26 April 2010

Shearing Day & a Sad Weekend

Friday was shearing day, and I got home from work in time to video Spirit getting his hair did. In case you don't recall, Spirit has been featured in this here bloggie before. Remember this post? Anyway, he's a bit of a drama queen about getting shorn, as you'll see.



I wasn't around to see the sheepies get clipped, since they were done first thing that morning, but I did catch up with them to get their thoughts on it all. It's funny to see how much more forward Angus is than Shaun-Fergus these days, when the reverse was true before I castrated them.



Unfortunately, the weekend ended on a sad note. Mizzen, one of Paula & Wendy's maiden girls, died rather unexpectedly Sunday noon. She was bloated and colicky on Saturday but had seemed to improve. Then yesterday morning she deteriorated rapidly. We were concerned that perhaps she had suffered a fluke bowel torsion during shearing, but the post-mortem exam, I'm told, showed no such thing and no explanatory lesions.

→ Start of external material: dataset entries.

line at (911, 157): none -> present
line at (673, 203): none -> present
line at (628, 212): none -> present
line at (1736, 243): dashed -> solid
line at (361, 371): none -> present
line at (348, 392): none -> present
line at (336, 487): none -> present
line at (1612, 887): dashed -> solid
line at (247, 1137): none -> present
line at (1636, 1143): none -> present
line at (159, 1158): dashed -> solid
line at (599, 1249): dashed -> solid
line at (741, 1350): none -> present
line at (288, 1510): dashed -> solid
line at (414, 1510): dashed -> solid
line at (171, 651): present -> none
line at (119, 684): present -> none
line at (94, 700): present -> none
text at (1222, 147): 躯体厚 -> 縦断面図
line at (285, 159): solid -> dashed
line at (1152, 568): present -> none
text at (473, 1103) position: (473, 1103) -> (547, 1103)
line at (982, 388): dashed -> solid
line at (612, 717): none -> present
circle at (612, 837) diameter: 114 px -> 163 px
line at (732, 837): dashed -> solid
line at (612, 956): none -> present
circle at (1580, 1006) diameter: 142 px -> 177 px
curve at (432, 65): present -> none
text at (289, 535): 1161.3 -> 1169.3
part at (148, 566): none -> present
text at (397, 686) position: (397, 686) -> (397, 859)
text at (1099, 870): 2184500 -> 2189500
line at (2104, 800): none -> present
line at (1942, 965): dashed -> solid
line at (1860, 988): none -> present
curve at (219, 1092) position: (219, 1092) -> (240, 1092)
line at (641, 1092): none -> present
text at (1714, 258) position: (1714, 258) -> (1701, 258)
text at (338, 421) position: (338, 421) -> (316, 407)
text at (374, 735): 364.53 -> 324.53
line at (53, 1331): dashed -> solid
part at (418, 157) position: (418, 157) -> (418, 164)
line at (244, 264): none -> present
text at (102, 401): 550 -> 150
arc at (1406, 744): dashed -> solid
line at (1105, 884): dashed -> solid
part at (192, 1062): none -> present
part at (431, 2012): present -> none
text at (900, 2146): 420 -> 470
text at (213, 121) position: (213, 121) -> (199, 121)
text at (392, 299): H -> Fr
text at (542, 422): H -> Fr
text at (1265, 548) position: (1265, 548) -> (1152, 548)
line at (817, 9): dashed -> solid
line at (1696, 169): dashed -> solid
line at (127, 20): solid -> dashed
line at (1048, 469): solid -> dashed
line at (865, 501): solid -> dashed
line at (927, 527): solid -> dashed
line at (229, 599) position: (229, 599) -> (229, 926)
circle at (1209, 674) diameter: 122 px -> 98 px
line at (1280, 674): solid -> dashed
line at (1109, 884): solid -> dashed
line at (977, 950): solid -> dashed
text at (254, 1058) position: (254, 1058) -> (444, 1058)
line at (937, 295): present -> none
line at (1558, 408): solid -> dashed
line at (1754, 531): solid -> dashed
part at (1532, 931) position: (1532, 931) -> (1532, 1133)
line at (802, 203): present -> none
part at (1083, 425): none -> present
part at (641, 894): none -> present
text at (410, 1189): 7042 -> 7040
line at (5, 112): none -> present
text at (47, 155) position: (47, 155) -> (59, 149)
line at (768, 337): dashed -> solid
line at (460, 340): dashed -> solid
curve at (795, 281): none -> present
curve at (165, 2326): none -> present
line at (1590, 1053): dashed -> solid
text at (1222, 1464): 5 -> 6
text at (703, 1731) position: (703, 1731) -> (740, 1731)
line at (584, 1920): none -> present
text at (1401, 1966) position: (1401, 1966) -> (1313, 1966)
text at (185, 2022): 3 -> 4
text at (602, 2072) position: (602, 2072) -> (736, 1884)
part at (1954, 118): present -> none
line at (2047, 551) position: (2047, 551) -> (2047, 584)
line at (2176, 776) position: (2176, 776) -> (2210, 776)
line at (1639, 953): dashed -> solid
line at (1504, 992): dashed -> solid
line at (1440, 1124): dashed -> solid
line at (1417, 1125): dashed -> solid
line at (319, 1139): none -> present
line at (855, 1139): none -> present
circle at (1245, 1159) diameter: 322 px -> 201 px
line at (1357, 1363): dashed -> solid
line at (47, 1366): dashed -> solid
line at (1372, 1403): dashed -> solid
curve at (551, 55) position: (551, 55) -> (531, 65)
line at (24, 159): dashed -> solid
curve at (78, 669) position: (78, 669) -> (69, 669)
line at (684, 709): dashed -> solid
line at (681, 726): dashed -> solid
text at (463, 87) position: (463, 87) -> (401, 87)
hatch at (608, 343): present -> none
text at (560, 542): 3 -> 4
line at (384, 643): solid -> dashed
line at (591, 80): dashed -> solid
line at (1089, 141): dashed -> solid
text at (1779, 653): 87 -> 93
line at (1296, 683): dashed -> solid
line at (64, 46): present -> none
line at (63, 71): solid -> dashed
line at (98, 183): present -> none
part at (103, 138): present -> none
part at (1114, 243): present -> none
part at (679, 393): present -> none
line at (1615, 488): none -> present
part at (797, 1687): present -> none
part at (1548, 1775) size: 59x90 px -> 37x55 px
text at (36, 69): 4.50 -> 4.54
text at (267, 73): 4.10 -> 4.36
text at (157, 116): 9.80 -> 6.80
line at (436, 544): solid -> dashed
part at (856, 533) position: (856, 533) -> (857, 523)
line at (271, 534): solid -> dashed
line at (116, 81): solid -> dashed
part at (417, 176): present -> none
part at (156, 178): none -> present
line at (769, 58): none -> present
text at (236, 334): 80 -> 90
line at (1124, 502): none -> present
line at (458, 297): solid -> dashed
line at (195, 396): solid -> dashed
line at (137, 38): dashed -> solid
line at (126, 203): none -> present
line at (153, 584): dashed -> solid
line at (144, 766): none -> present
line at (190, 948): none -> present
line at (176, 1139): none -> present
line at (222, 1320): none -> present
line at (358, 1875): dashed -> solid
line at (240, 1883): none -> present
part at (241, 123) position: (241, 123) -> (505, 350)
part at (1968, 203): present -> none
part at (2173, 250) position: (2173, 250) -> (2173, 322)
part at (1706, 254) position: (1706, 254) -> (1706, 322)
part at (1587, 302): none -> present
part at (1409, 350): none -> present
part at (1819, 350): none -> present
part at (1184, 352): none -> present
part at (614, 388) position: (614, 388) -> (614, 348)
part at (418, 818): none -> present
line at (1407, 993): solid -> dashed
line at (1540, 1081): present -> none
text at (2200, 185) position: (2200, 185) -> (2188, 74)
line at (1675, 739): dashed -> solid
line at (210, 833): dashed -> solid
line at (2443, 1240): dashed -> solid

Then tonight our friends Kit & Sue called me about their dog Alex, who we knew had terminal cancer of the liver. He was going downhill rapidly, so I headed over to their house near midnight to help him on his way. Mercifully, he passed on his own. Also mercifully, I managed not to hit any of the two porcupines, one raccoon, one opossum, and one deer who were in or alongside the road on the short drive to their house and back.

And with that, I think it's about time for bed.

10 comments:

Chris said...

Oh, sorry to hear about your friends' dog. :(

Anonymous said...

Mel, I'm sorry but that is just inhumane. I live in llama/alpaca country and have helped shear at some of the biggest ranches. I have never seen a camelid shorn this way. I can almost get past the "hog tie" but lifting by the ears is just plain wrong. This may be easier on the shearer but awful for the animal.

Jabacue said...

Quite a day! Now I see where my yarn comes from and why it's so expensive. Takes a lot of work. Great videos.

Mel said...

Anonymous: Curious that you hide behind a veil of anonymity while you claim expertise. I'll grant that I'm not entirely comfortable with how it's done, either, but a) the 4-point restraint method is actually very standard and recommended by most of the experts as safest for the animal because it keeps them from thrashing, and b) these are not my animals, so I don't have a say in the process.

kmkat said...

I too was taken aback by the hog-tie and lifting by the ears (or did the llama have some kind of halter on its head for the shearing assistant to grab?). But I will leave it to the experts to debate.

Glad you made it home safely -- kind of an obstacle course on the road at night, huh?

Mel said...

kmkat: No halter, I'm afraid, and I will likely mention it to Paula, since I know she'd like to do anything she can to minimize stress on the animals. Shooting this video is actually the longest I have ever been around for the process, since I'm usually going to or coming home from work too late to play a role.

I think that one of the pitfalls of seeing a short video clip like this is the tendency to condense the subject's (in this case, an alpaca) entire existence to just this point in time, when in reality the 6 minute shearing process represents 0.00114% of his year (Of course I did the math!). Although I have no way of knowing for certain, I suspect what Anon. has seen done is barrel clips, where only the blanket fleece is shorn and the animals can sometimes be done standing in a stockade (where there's still a higher risk of injury). It's an expedient method with a large herd and is done mostly to reduce heat stress (and often on farms that discard the fiber), but it still leaves thick fleece covering the neck, which is a significant area for heat dispersal. If Anon. truly lives in "llama/alpaca country", that'd be Ohio (seriously), which generally has hot, humid summers where having a shorn neck can actually make a significant difference in an animal's ability to cool off. So which is better overall for the animal's welfare?

Sheepish Annie said...

I'm so sorry to hear about Kit and Sue's dog. How sad. And to also lose Mizzen at the same time must have made for a bleak few days.

tornwordo said...

I think I need that contraption to hold Georgie while I clip his nails.

goblinbox said...

Goats are cute. Those weird goat eyes!

that's J-O-S-H said...

That shearing video makes me feel more than a lil' uncomferz. I know da aminalz aren't being hurt, but I still can't shake the feeling that I am watching a snuff film.